Our guide looked unimpressed. We think it might have been the Central American forest equivalent of coming to Australia and saying you’d like to see seagulls. Indeed, we later saw a news article about coatis becoming a problem in some urban areas where they come scavenging from bins. Nevertheless, he dutifully tracked some down for us.
We saw a few groups foraging in the undergrowth at different times. With their ringed tails, they looked a bit like raccoons.
We saw agoutis as well, but they were fast and camera-shy.
Our guide may not have been enthusiastic about the common mammals, but he had a real talent for finding interesting tiny creatures like this water spider.
And these native stingless bees. Honey from them has been used as a traditional medicine throughout Central and parts of South America since pre-Colombian times. There are more than 60 species in Costa Rica alone.
This one produces a honey called Mariola, which is beginning to attract international recognition, for its reputed medicinal value. It is said to have strong antioxidant and antimicrobial qualities making it useful for the treatment of wounds, burns, cataracts, gastrointestinal disorders, respiratory conditions, colds, flu and even insomnia.
And lots of scaly creatures. He was really disappointed that he couldn’t find a boa constrictor for us, but we saw lots of iguanas and lizards.
He convinced us to climb into this hollow tree root and crawl along into the trunk of the tree which was also hollow. These trees are not dead, they grow this way.

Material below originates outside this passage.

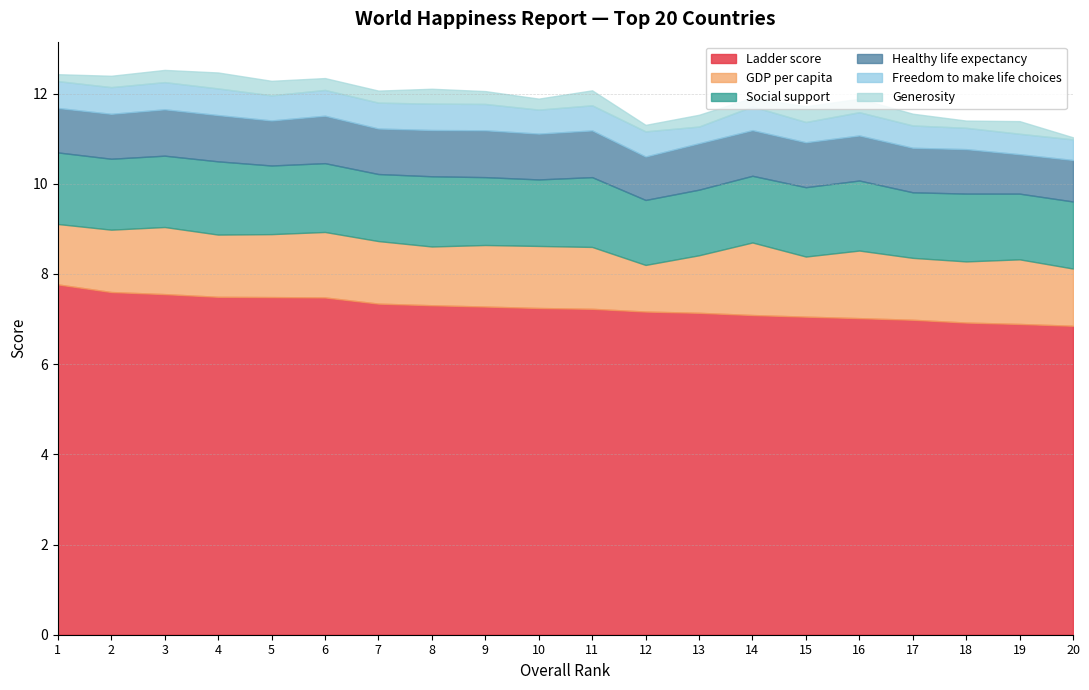

Rank the series by their maximum value, from highest to lowest.

Ladder score, Social support, GDP per capita, Healthy life expectancy, Freedom to make life choices, Generosity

It was big enough for three of us to stand around comfortably in the trunk. What’s inside? Scorpions, bats and spiders.
We’d been hoping to see caiman on our kayak through the mangroves in the Damas Estuary but had no luck, so we were pleased to find this gleaming specimen, a rainbow caiman, sunning himself on the edge of a stream.
The caiman was cute. We can’t say the same for his cousins. Sitting on a log on the beach eating lunch, we were looking directly across at an American crocodile. A few minutes later, another one came cruising by. Not a good place for a swim.

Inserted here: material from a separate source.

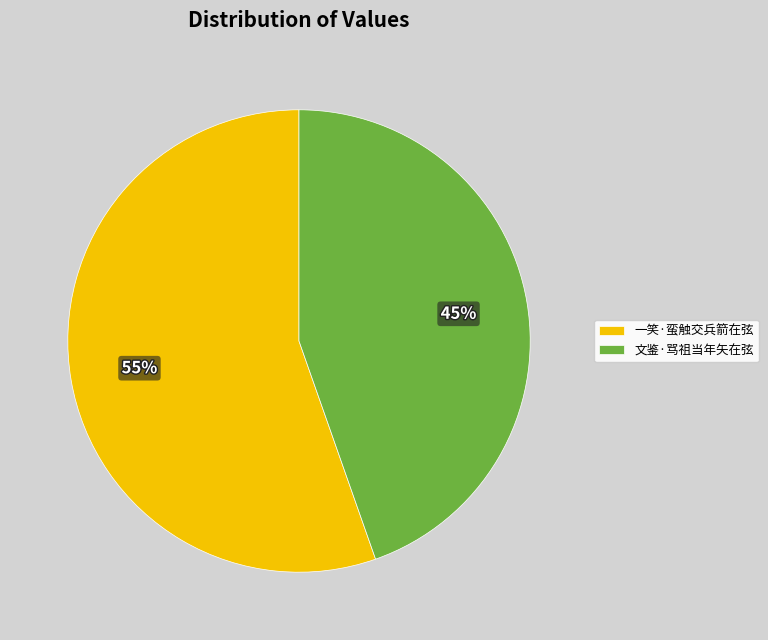

To the nearest percent, what percentage of the pie is 一笑·蛮触交兵箭在弦?

55%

In the late afternoon, the beach was covered in hermit crabs.
It was a classic tropical paradise.
On the second day, we left the ranger station on dawn to look for birds which are active along the seashore at first light. We were rewarded with a good sighting of wading birds including roseate spoonbills, little blue herons and a snowy egret.
There were many other birds as well over the two days. Here’s just a few. The first one is a juvenile black hawk that likes to perch on the antenna at the ranger station.
It was a two day wildlife fest. As we headed out to the boat at the end of the second day we were very happy with what we’d seen. Near the beach, a solo coati came wandering by, rummaging in the dirt for insects, totally unfazed by people walking past. Ok, they might be common but they’re really cute.
And a final treat on the way back. The boat driver took a little detour into the mouth of a river near Drake Bay where we saw another enormous crocodile.
It really was one of the best wildlife experiences we’ve ever had, and a brilliant finish to our time in Costa Rica.